Health issues caused by ARFID include:

  • Hair thinning
  • Lower body temperature
  • Low iron level
  • Trouble concentrating
  • Constipation
  • Stomach cramps
  • Weak immune system
  • Swollen feet

Children have a significant need for proper nutrition to have healthy rates of growth and development, so young patients with ARFID need early intervention, acccording to an article by Nemours KidsHealth. Lack of food impedes a child’s physical development and triggers the loss of growth that can result in lifelong health problems.

Health issues that stem from a lack of nutrition include:

  • Slower pulse rate
  • Dehydration
  • Bone weakness
  • Puberty delay
  • Menstruation instability

How Should You Deal With Someone Who Has ARFID?

Some mental health challenges are more easily managed than others. Due to the years of research addressing issues such as depression and anxiety, there has been an expansion in the range of treatment options available.

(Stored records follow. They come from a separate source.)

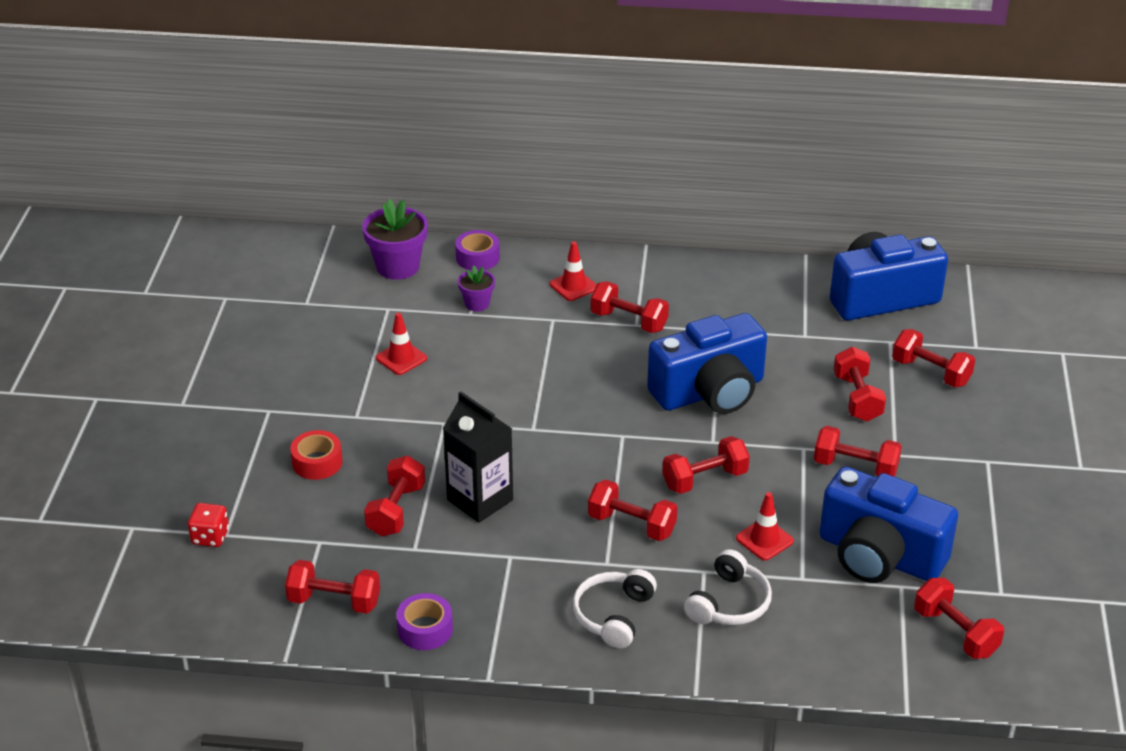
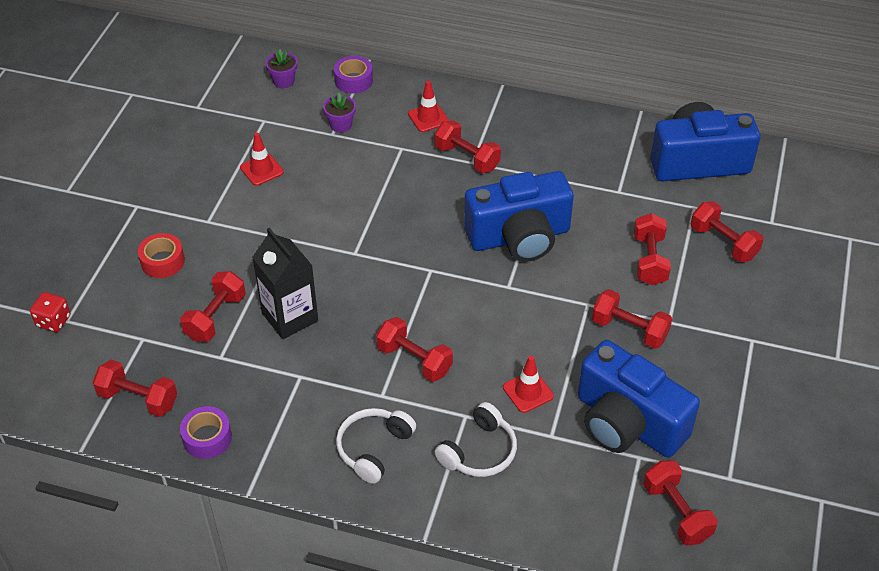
camera: 10 degrees right, 10 degrees up
purple flower pot [362,199,428,280] -> purple flower pot [266,49,298,88], size x0.56
red dumbbell [662,436,750,494] -> none

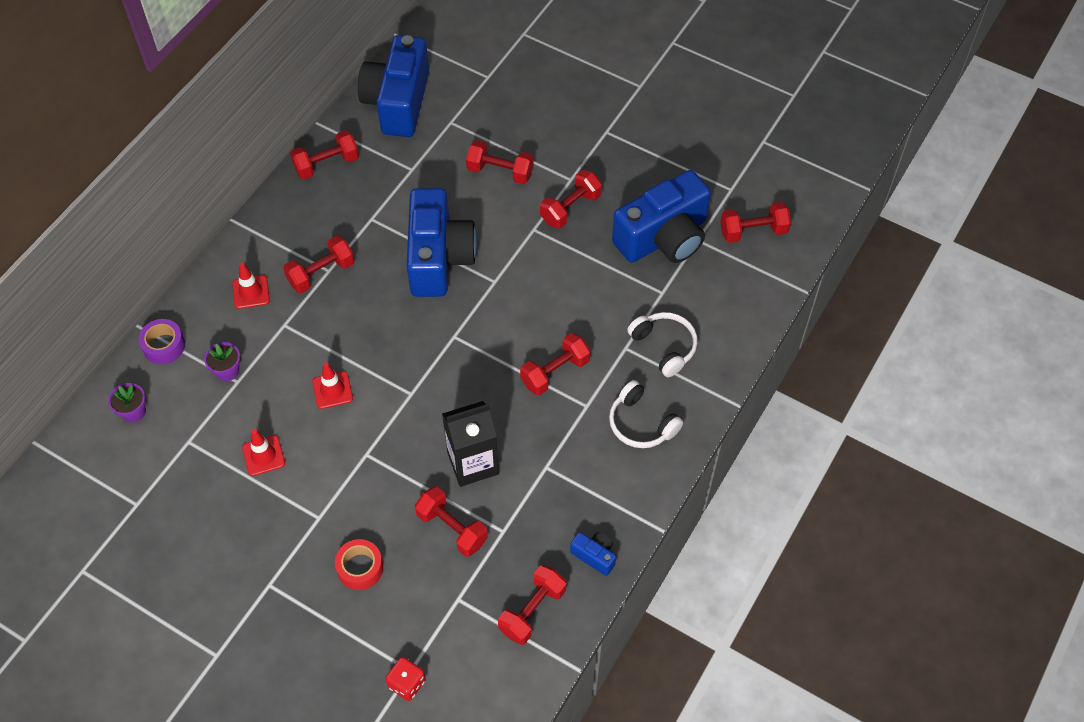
camera: 75 degrees left, 10 degrees up
purple tape [180,406,232,459] -> blue camera [570,532,616,576]
red traffic cone [503,356,554,413] -> red traffic cone moved to [312,362,353,409]
red dumbbell [691,201,763,263] -> red dumbbell moved to [290,130,359,179]

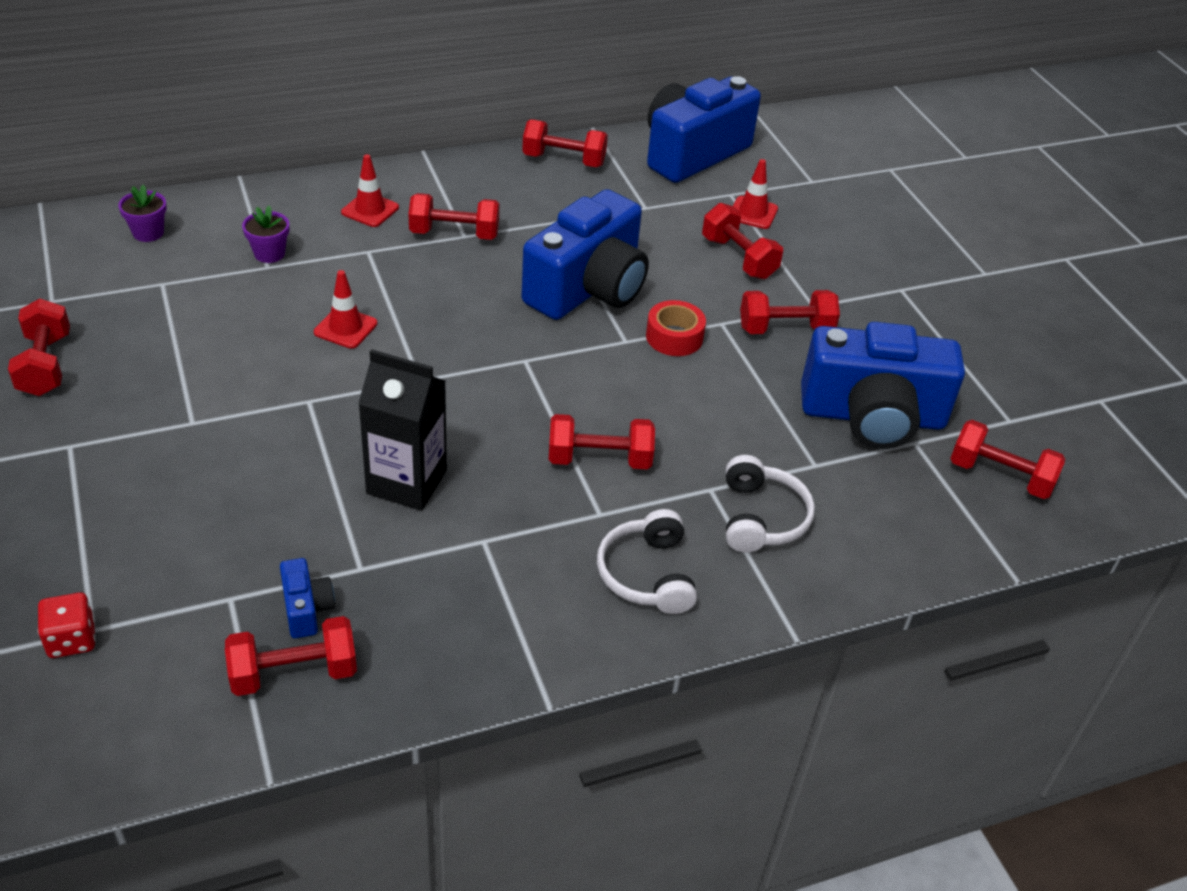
camera: 35 degrees right, 15 degrees down
purple tape [138,319,185,364] -> none
red traffic cone [242,429,285,476] -> red traffic cone moved to [733,159,778,229]
red tape [335,539,383,590] -> red tape moved to [646,300,706,356]
red dumbbell [415,486,488,557] -> red dumbbell moved to [8,298,70,396]
blue camera [570,532,616,576] -> blue camera moved to [280,558,335,638]

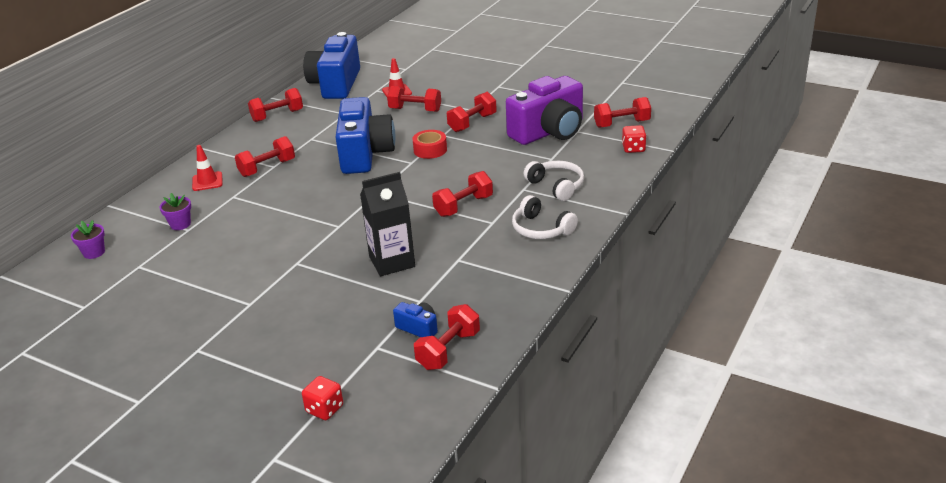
camera: 35 degrees left, 10 degrees down
red dumbbell [8,298,70,396] -> none
red traffic cone [314,270,377,349] -> none
blue camera [801,322,965,449] -> purple camera [506,76,583,145]
none -> red dice [622,125,646,153]

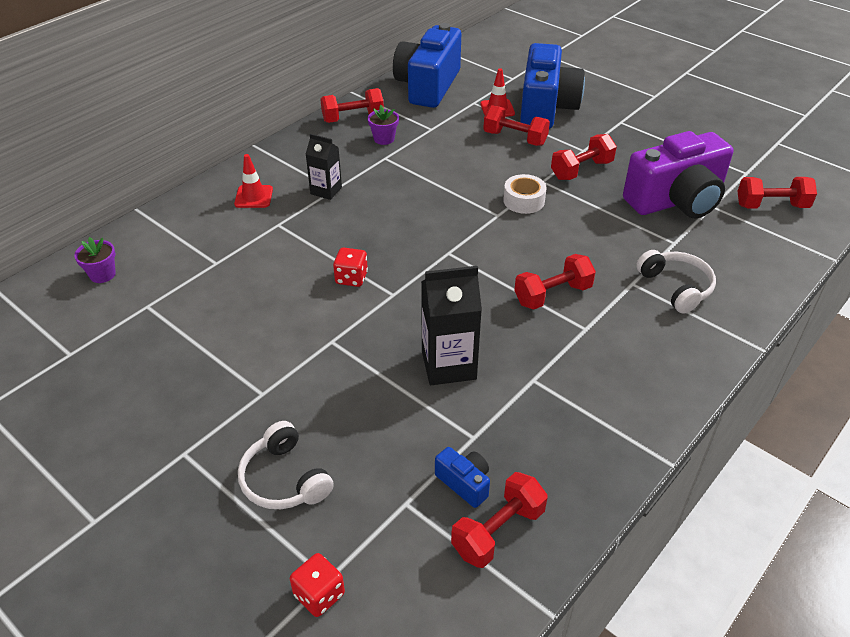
camera: 10 degrees right, 10 degrees up
purple flower pot [160,193,191,230] -> purple flower pot moved to [368,105,399,145]
red dumbbell [235,136,295,177] -> black carton [306,133,342,200]
blue camera [335,97,395,174] -> blue camera moved to [520,43,585,129]
red tape [412,130,447,159] -> white tape [503,174,547,214]
white headphones [512,195,578,239] -> white headphones moved to [238,421,334,509]
red dice [622,125,646,153] -> red dice moved to [333,247,368,287]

When you know someone suffering from ARFID, and they’re open to your support, it helps to have some understanding about their experience and potential for managing the illness. The good news is there are treatment options for people with ARFID, says an article by the National Institute of Mental Health. If you know someone with symptoms of an eating disorder, you can provide them with helpful resources.

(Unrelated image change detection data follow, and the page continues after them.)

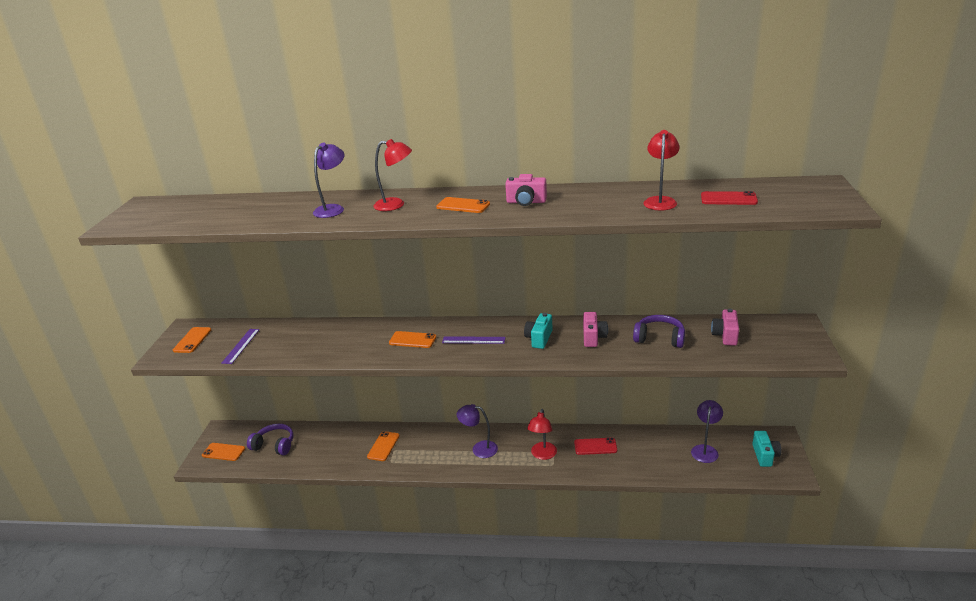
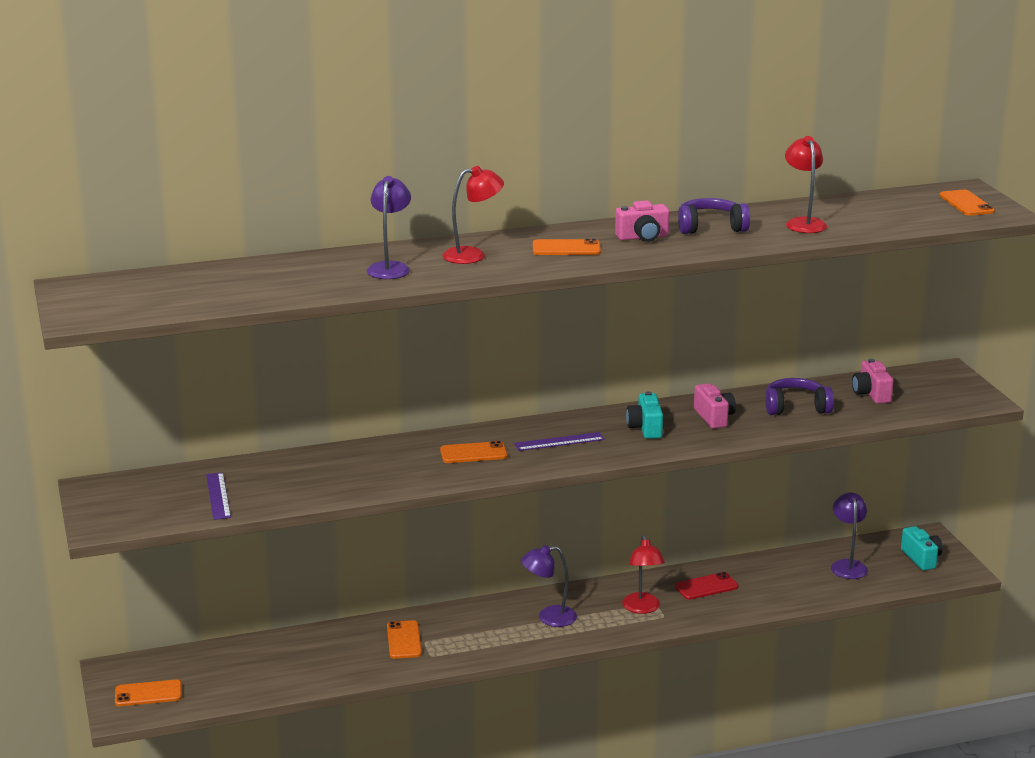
camera: 25 degrees left, 5 degrees down
orange phone [173,327,211,353] -> orange phone moved to [940,190,995,216]
purple headphones [247,424,294,455] -> purple headphones moved to [678,198,750,234]
red phone [701,191,758,205] -> none

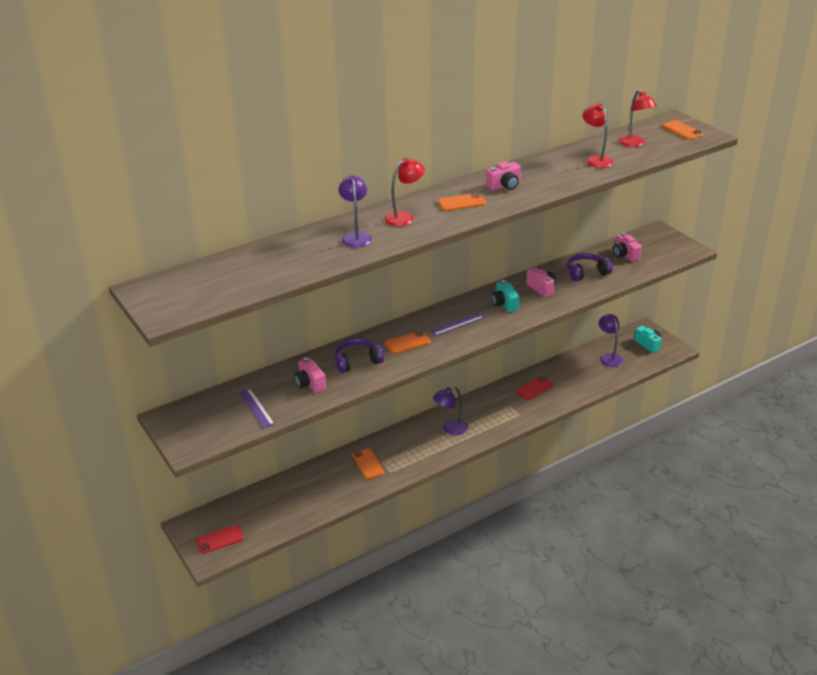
camera: 15 degrees left, 10 degrees up
orange phone [115,679,182,706] -> red phone [196,525,244,554]
red lamp [622,535,665,614] -> red lamp moved to [619,90,657,147]
purple headphones [678,198,750,234] -> purple headphones moved to [334,338,384,373]
none -> pink camera [294,357,326,393]

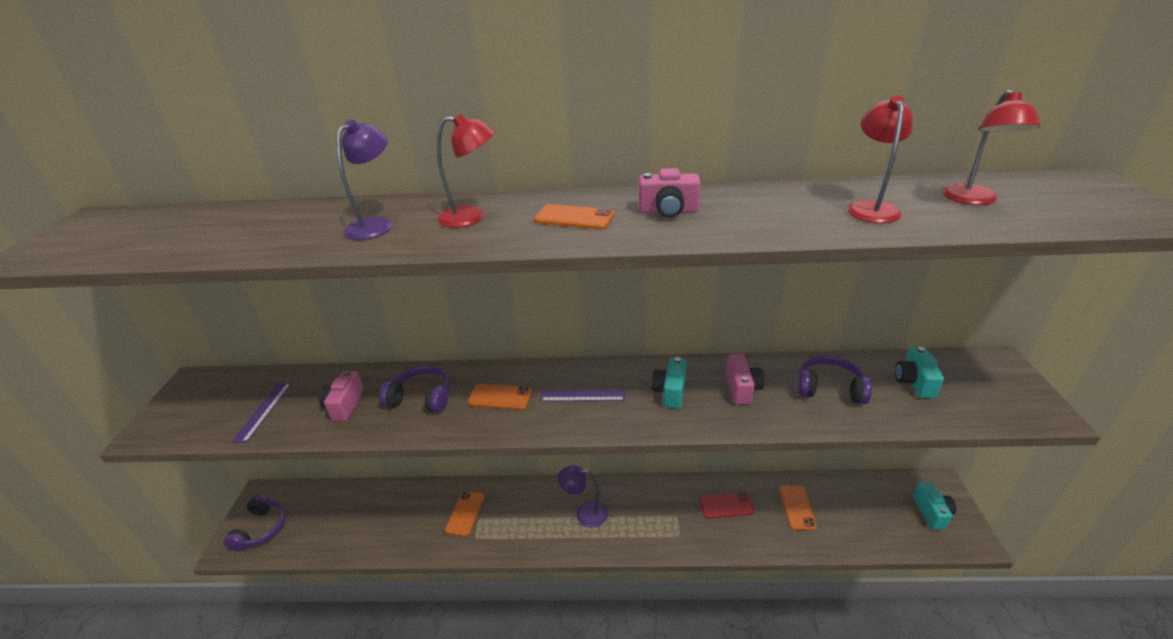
camera: 35 degrees right, 0 degrees up
red phone [196,525,244,554] -> purple headphones [223,495,286,551]
purple lamp [599,314,623,367] -> none
pink camera [613,233,642,262] -> turquoise camera [895,347,944,398]
orange phone [662,120,703,140] -> orange phone moved to [780,486,817,530]

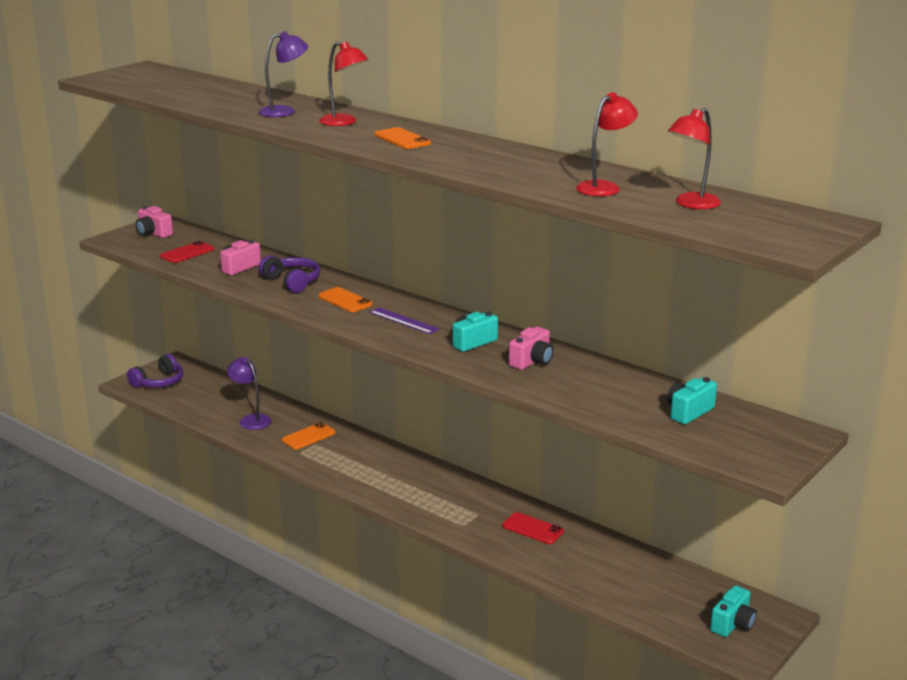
camera: 35 degrees right, 10 degrees down
purple ruler [232,383,292,443] -> red phone [160,241,214,263]
purple lamp [557,465,608,528] -> purple lamp moved to [227,357,271,430]
pink camera [639,168,701,218] -> pink camera moved to [136,206,173,238]
orange phone [780,486,817,530] -> none
purple headphones [797,355,872,404] -> none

At the outset, you can encourage them to build a support system by reaching out to family members and friends while also looking into professional channels for assistance. Psychotherapy is one of the most common treatment options for individuals with eating disorders. Medical and mental healthcare practitioners can work together to help patients meet their treatment goals.

For many patients, positive movement in the effort to manage symptoms through ARFID treatment involves:

  • Building better nutritional choices
  • Reducing excessive exercising
  • Bringing weight to a healthy level
  • Stopping a cycle of bingeing and purging

Professional help can come in various forms, the KidsHealth article says. Some ARFID sufferers get help through nutrition counseling, desensitization, or hypnotherapy. Children with a fear of choking can see a speech-language pathologist who can evaluate their swallowing and feeding ability.

You can’t see the internal suffering of a person battling an eating disorder such as ARFID, but over time their struggle can lead to a cluster of real world challenges. There’s no quick fix for problems with excessive rumination about food. It requires a step-by-step walk that can be stressful and difficult. You can accompany them on that journey to bring unhealthy patterns of disordered eating down to a manageable size.